▸ What this task involves
Copy every line of the entries below word for word, keeping all punctuation, symbols, and line breaks unchanged.

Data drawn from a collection

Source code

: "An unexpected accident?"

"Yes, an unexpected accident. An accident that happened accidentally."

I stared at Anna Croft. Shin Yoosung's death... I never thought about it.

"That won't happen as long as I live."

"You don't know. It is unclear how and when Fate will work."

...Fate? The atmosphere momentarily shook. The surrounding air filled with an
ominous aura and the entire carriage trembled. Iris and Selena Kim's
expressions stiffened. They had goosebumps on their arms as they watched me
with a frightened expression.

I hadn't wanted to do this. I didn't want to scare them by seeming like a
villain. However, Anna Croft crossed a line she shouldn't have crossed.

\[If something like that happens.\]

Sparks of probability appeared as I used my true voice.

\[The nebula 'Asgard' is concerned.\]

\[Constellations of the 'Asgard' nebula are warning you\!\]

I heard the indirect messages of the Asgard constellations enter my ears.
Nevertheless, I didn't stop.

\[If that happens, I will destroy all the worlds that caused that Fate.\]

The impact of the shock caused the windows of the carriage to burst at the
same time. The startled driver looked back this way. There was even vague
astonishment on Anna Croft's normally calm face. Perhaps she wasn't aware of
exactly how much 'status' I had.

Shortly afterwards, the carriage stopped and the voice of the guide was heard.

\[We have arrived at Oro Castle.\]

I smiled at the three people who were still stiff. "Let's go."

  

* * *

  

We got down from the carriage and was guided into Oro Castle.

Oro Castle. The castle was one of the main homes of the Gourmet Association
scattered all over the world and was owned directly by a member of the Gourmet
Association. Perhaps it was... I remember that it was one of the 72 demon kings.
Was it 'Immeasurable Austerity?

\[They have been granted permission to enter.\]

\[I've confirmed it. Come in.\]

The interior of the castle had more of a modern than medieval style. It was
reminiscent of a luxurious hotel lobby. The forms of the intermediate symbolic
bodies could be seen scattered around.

▸ Finished exercise
Source code

: "An unexpected accident?"

"Yes, an unexpected accident. An accident that happened accidentally."

I stared at Anna Croft. Shin Yoosung's death... I never thought about it.

"That won't happen as long as I live."

"You don't know. It is unclear how and when Fate will work."

...Fate? The atmosphere momentarily shook. The surrounding air filled with an
ominous aura and the entire carriage trembled. Iris and Selena Kim's
expressions stiffened. They had goosebumps on their arms as they watched me
with a frightened expression.

I hadn't wanted to do this. I didn't want to scare them by seeming like a
villain. However, Anna Croft crossed a line she shouldn't have crossed.

\[If something like that happens.\]

Sparks of probability appeared as I used my true voice.

\[The nebula 'Asgard' is concerned.\]

\[Constellations of the 'Asgard' nebula are warning you\!\]

I heard the indirect messages of the Asgard constellations enter my ears.
Nevertheless, I didn't stop.

\[If that happens, I will destroy all the worlds that caused that Fate.\]

The impact of the shock caused the windows of the carriage to burst at the
same time. The startled driver looked back this way. There was even vague
astonishment on Anna Croft's normally calm face. Perhaps she wasn't aware of
exactly how much 'status' I had.

Shortly afterwards, the carriage stopped and the voice of the guide was heard.

\[We have arrived at Oro Castle.\]

I smiled at the three people who were still stiff. "Let's go."

  

* * *

  

We got down from the carriage and was guided into Oro Castle.

Oro Castle. The castle was one of the main homes of the Gourmet Association
scattered all over the world and was owned directly by a member of the Gourmet
Association. Perhaps it was... I remember that it was one of the 72 demon kings.
Was it 'Immeasurable Austerity?

\[They have been granted permission to enter.\]

\[I've confirmed it. Come in.\]

The interior of the castle had more of a modern than medieval style. It was
reminiscent of a luxurious hotel lobby. The forms of the intermediate symbolic
bodies could be seen scattered around.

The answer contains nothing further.